YEREL VE MEVSİMSEL ÜRÜNLERE YÖNELMELİ

Restoranların gıda maliyetlerini dengelemek için yeni yaklaşımlar geliştirmesi gerektiği söyleniyor. Sizce en gerçekçi çözüm nedir? Restoranlar buna nasıl adapte olabilir?

Gıda maliyetlerini dengelemek için restoranların yerel ve mevsimsel ürünlere yönelmesi en etkili çözüm olabilir. Bu hem maliyetleri düşürür hem de mönüleri daha özgün hale getirir. Aynı zamanda, israfı azaltacak verimli stok yönetimi ve mönülerin sadeleştirilmesi de işe yarar. Restoranlar, daha az ama kaliteli malzeme kullanarak maliyetleri kontrol altına alabilir. Bu süreçte ekibin bu değişime uyum sağlaması ve yaratıcı çözümler geliştirmesi önemli.

DAHA FAZLA ULUSLARARASI ŞEF AĞIRLAYACAĞIZ

Yabancı bir arkadaşınız ilk kez İstanbul’a geliyor ve sadece bir günü var. Size, “Bu bir günde mutlaka nerede, ne yemeliyim?” diye soruyor. Ona nasıl bir rota önerirdiniz ve hangi lezzetleri mutlaka tattırırdınız?

Fatih’teki Pideci İbrahim Usta’da yumurtalı ve peynirli pideyle kahvaltı. Ardından vapura binip Çiya’da öğle yemeği. Akşam Kurtuluş’taki Adana Ocakbaşı’nda kapanış.
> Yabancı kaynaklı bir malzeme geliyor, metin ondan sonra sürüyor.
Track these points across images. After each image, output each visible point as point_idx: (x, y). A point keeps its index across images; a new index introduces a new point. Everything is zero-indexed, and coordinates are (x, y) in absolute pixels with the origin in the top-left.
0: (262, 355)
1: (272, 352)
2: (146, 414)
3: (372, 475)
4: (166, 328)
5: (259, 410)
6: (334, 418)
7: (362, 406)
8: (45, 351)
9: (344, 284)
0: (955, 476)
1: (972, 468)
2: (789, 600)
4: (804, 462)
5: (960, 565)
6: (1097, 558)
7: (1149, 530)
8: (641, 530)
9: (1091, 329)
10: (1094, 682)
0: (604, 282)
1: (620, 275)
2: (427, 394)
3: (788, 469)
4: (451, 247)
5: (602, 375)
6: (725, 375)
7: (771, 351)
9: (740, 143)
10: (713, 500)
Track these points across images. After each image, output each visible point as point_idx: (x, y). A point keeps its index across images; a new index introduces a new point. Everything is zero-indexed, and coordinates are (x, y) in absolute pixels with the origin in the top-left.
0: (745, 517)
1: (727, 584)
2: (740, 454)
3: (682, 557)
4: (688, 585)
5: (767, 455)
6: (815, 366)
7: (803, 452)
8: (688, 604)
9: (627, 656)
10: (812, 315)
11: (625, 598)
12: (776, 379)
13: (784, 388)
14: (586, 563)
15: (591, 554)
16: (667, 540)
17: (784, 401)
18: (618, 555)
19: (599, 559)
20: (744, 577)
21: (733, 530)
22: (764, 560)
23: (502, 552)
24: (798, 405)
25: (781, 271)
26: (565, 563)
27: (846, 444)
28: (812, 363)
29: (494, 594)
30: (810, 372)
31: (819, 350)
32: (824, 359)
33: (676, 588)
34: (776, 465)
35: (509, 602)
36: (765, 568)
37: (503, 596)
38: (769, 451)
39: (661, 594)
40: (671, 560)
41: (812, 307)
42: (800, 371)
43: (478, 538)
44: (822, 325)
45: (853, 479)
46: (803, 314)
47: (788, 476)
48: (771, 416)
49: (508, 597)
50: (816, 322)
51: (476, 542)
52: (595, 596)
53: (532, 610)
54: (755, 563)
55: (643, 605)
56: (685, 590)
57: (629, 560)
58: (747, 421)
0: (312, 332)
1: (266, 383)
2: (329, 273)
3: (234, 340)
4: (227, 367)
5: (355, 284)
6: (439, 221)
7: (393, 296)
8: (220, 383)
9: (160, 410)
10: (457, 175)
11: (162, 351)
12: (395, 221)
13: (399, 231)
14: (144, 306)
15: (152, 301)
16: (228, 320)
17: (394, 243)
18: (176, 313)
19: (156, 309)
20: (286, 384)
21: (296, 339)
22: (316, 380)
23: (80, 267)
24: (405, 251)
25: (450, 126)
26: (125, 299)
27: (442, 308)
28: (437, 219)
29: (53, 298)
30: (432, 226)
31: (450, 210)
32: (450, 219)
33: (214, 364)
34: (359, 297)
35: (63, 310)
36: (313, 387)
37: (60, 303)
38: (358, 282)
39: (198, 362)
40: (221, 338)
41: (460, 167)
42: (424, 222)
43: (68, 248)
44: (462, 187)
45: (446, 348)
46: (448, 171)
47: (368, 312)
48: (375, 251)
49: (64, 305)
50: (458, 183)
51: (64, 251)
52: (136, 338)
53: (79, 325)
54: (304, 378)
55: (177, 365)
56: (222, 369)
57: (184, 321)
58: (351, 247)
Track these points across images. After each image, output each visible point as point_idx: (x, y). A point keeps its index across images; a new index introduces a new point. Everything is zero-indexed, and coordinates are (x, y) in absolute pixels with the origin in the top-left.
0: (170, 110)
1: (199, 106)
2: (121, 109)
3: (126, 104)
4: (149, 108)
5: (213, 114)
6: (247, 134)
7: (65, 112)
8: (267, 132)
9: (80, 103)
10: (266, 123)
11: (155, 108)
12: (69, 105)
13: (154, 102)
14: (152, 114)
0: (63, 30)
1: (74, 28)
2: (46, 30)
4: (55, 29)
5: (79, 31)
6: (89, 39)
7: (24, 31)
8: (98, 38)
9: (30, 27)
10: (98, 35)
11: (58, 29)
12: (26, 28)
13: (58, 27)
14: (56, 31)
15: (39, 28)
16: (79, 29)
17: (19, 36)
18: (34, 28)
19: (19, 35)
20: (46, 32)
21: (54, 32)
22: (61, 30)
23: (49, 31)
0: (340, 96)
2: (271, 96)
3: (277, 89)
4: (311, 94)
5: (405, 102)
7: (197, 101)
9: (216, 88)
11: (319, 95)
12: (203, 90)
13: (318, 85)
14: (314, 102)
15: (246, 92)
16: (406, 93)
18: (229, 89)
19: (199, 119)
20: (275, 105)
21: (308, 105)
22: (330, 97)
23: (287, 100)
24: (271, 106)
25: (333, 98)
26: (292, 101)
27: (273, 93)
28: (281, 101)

Son olarak gelecek projeleriniz arasında neler var?

Geçtiğimiz hafta Paris’teki Frenchie’nin şefi Gregory Marchand’ı Arkestra’da ağırladık. İki gece boyunca, beraber yarattığımız bir tadım mönüsü verdik. 2025’te de daha fazla uluslararası şefler çağırıp misafir şef serimizi devam ettirmeyi planlıyoruz.